PROBLEM STATEMENT — Copy out, exactly as given, every line from the line with "262 841 3.60" to the end of the listing, both of those lines included.

LISTED ENTRIES —
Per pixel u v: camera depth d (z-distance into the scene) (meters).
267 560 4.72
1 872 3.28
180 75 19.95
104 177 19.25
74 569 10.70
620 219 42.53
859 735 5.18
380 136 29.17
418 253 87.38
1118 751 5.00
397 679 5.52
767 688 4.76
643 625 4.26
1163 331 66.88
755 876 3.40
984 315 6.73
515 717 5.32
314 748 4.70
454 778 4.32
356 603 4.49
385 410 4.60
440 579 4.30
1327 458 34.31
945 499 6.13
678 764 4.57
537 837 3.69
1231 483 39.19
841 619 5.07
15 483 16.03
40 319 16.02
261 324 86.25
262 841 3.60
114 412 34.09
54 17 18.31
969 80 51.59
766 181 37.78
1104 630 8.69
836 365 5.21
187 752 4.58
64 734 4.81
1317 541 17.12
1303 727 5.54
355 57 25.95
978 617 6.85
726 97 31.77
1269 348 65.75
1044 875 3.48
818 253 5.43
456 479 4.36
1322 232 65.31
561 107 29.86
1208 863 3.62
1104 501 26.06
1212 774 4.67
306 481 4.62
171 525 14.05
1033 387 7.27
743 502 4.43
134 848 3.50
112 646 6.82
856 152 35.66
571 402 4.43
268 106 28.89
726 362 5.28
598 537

THE COMPLETED TASK —
262 841 3.60
114 412 34.09
54 17 18.31
969 80 51.59
766 181 37.78
1104 630 8.69
836 365 5.21
187 752 4.58
64 734 4.81
1317 541 17.12
1303 727 5.54
355 57 25.95
978 617 6.85
726 97 31.77
1269 348 65.75
1044 875 3.48
818 253 5.43
456 479 4.36
1322 232 65.31
561 107 29.86
1208 863 3.62
1104 501 26.06
1212 774 4.67
306 481 4.62
171 525 14.05
1033 387 7.27
743 502 4.43
134 848 3.50
112 646 6.82
856 152 35.66
571 402 4.43
268 106 28.89
726 362 5.28
598 537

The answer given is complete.